Saved entries

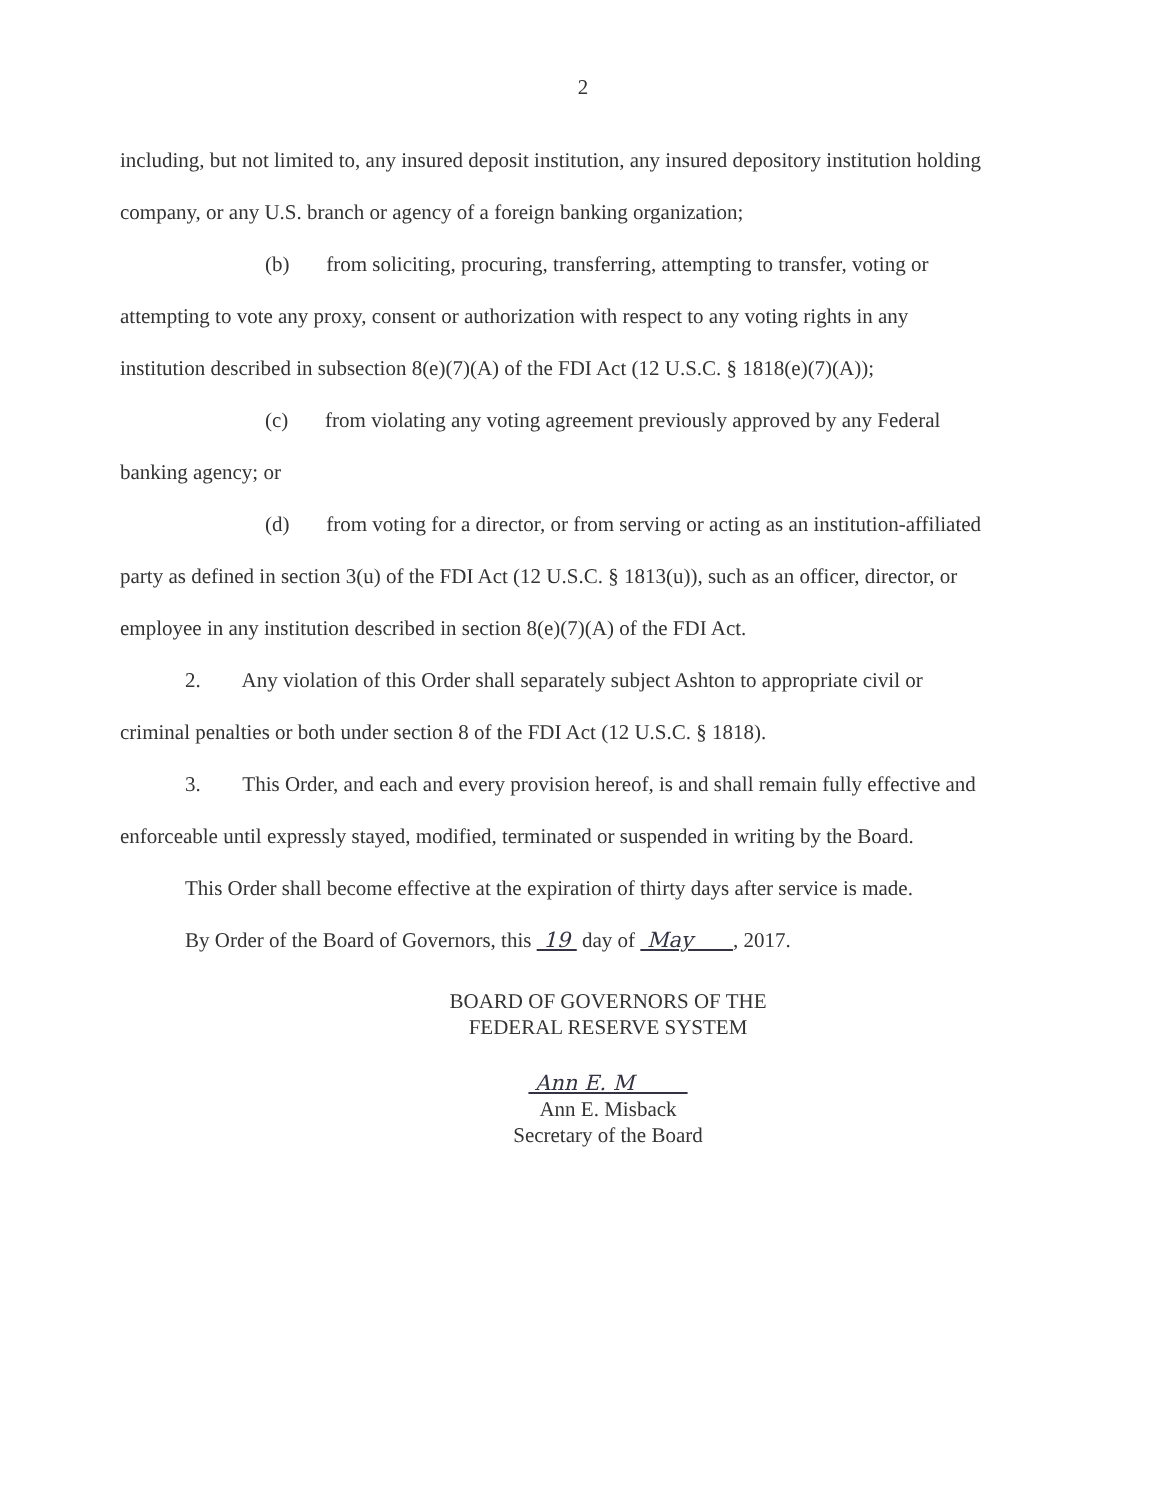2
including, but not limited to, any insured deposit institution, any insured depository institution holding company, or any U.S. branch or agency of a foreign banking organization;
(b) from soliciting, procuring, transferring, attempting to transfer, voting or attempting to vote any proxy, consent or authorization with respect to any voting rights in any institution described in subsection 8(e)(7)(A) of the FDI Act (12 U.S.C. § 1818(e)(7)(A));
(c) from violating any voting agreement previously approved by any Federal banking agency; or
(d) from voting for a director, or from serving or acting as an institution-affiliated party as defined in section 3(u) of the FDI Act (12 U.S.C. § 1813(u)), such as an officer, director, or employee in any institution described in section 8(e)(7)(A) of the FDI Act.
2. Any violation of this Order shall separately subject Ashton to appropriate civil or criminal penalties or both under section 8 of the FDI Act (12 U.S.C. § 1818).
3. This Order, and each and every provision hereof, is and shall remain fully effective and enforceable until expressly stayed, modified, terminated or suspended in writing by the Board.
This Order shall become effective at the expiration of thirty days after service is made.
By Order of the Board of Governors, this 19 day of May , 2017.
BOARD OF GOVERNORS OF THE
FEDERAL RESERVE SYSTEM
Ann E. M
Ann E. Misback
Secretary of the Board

...

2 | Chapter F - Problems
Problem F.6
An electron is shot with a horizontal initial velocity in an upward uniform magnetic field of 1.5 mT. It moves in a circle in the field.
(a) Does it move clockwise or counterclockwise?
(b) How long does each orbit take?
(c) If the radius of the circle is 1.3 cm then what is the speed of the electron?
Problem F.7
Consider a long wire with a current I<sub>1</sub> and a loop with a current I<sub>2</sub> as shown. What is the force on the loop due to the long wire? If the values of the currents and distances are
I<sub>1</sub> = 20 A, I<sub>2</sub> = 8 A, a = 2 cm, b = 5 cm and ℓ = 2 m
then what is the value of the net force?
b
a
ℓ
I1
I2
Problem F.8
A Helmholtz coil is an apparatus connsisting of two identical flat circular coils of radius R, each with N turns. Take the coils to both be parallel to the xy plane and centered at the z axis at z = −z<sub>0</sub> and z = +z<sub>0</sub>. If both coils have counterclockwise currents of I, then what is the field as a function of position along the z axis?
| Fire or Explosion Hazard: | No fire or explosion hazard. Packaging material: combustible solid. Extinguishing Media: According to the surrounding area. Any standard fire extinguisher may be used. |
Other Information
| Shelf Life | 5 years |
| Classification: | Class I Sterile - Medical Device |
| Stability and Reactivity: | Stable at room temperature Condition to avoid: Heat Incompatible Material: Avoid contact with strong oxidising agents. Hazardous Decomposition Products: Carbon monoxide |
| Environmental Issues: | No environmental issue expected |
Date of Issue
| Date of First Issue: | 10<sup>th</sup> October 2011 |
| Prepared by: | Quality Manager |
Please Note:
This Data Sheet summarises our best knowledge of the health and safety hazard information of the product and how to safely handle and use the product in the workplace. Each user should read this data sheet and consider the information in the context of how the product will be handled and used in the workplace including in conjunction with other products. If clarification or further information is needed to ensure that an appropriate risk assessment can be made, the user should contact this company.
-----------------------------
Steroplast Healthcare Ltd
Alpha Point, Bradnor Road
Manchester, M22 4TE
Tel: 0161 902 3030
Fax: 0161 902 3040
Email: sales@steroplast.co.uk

## Task to complete:
Please copy each line of the records above in which the word "Order" can be found.

## Response below:
2. Any violation of this Order shall separately subject Ashton to appropriate civil or criminal penalties or both under section 8 of the FDI Act (12 U.S.C. § 1818).
3. This Order, and each and every provision hereof, is and shall remain fully effective and enforceable until expressly stayed, modified, terminated or suspended in writing by the Board.
This Order shall become effective at the expiration of thirty days after service is made.
By Order of the Board of Governors, this 19 day of May , 2017.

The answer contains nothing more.